RECORDS FOR THIS TASK:

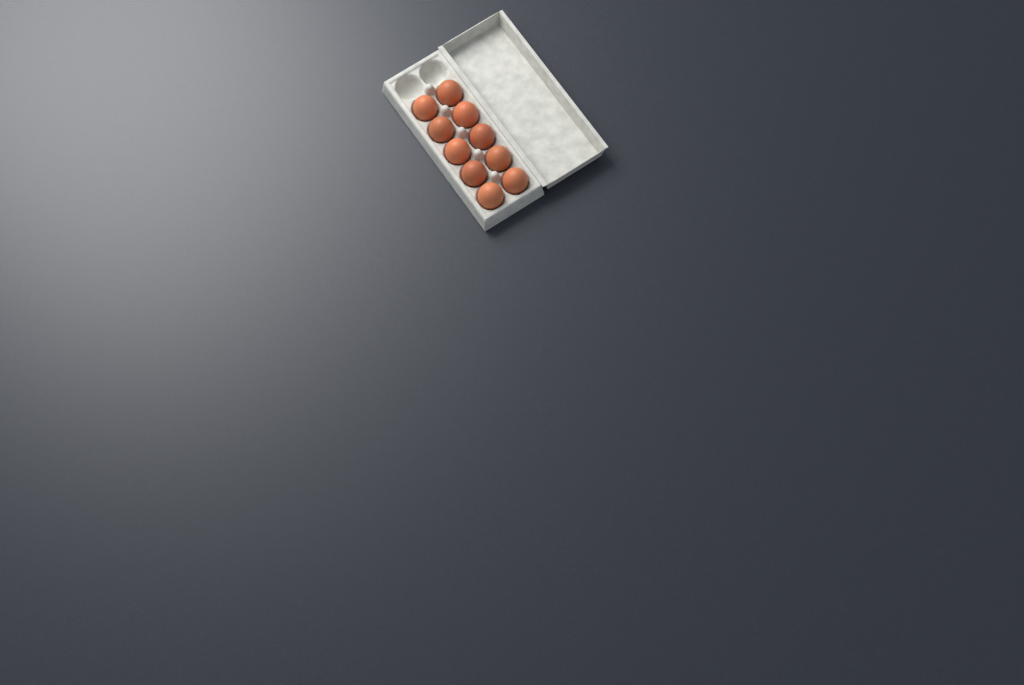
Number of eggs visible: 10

---

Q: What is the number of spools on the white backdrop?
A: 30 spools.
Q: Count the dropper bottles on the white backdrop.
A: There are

PROMPT:
Please arrange the lines of the records as a JSON list of strings, one string per line with blank lines left out, covering only the stretch from the line containing "Q: What is the" through the line containing "A: There are".

EXPECTED ANSWER:
[
  "Q: What is the number of spools on the white backdrop?",
  "A: 30 spools.",
  "Q: Count the dropper bottles on the white backdrop.",
  "A: There are"
]